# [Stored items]
########################################
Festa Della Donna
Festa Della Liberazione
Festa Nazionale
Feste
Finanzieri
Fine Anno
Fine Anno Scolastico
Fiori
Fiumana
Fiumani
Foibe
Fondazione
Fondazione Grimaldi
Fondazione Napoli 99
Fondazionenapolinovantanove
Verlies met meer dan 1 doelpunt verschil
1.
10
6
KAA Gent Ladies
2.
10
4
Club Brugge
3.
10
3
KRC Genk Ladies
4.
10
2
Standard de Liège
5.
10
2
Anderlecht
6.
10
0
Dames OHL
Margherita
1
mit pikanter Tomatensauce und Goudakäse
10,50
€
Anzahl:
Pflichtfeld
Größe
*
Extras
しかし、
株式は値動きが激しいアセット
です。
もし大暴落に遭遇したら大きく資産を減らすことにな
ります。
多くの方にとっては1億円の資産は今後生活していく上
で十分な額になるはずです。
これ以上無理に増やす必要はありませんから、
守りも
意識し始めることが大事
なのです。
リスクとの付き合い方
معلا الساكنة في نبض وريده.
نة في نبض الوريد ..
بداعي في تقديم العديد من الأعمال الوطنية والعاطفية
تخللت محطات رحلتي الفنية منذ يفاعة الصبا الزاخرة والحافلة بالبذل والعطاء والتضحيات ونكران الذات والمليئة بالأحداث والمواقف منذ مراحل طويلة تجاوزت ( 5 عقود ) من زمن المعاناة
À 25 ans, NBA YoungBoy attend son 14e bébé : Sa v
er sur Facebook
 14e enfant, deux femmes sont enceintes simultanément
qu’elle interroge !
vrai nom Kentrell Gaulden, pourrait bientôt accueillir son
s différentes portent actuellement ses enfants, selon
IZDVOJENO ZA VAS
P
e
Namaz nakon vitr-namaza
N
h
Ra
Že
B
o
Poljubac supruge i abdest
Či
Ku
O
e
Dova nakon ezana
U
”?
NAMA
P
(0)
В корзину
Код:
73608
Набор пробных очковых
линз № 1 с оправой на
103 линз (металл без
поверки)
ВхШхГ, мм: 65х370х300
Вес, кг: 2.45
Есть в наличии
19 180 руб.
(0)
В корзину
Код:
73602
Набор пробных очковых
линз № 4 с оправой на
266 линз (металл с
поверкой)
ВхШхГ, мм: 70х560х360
########################################
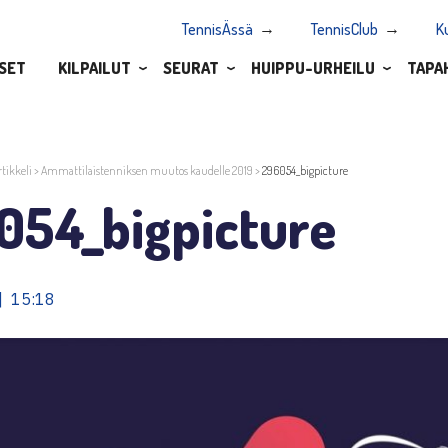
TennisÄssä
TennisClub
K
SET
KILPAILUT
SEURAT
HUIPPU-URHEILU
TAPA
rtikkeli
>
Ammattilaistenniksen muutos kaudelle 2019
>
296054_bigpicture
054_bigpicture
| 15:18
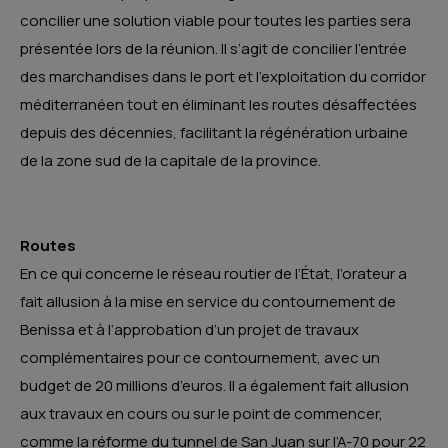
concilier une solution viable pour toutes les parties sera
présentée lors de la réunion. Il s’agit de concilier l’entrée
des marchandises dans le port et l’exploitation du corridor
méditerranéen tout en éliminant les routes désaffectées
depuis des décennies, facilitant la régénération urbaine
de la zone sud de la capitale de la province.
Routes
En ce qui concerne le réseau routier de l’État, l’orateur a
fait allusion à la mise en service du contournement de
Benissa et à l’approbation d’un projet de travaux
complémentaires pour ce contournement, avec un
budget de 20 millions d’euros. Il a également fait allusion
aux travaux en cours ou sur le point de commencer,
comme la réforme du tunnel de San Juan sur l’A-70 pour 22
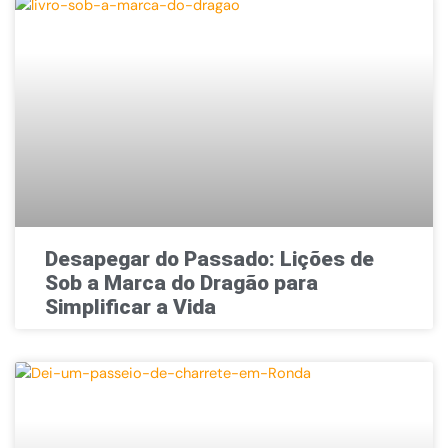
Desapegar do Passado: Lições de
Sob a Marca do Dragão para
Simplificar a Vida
########################################
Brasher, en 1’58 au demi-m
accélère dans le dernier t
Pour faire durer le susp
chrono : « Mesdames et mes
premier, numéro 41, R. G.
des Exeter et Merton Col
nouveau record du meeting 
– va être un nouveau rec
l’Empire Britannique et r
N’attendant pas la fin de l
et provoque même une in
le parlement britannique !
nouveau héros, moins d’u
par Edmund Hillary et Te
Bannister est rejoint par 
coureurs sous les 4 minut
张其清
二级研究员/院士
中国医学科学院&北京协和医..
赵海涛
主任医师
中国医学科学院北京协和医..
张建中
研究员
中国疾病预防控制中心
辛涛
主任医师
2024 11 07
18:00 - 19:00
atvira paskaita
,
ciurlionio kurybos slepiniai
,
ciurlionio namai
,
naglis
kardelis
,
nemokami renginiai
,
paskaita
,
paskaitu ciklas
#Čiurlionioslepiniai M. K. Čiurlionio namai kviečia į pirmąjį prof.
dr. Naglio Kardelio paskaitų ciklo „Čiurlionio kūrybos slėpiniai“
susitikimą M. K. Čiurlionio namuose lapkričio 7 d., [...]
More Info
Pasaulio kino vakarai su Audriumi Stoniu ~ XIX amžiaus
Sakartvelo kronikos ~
########################################
# [EXERCISE AIM]
Copy the stretch of the records above that runs from the line with "Вес, кг: 2.45" through the line with "ВхШхГ, мм: 70х560х360". Both end lines belong in the copy, and nothing else does.

# [TASK OUTPUT]
Вес, кг: 2.45
Есть в наличии
19 180 руб.
(0)
В корзину
Код:
73602
Набор пробных очковых
линз № 4 с оправой на
266 линз (металл с
поверкой)
ВхШхГ, мм: 70х560х360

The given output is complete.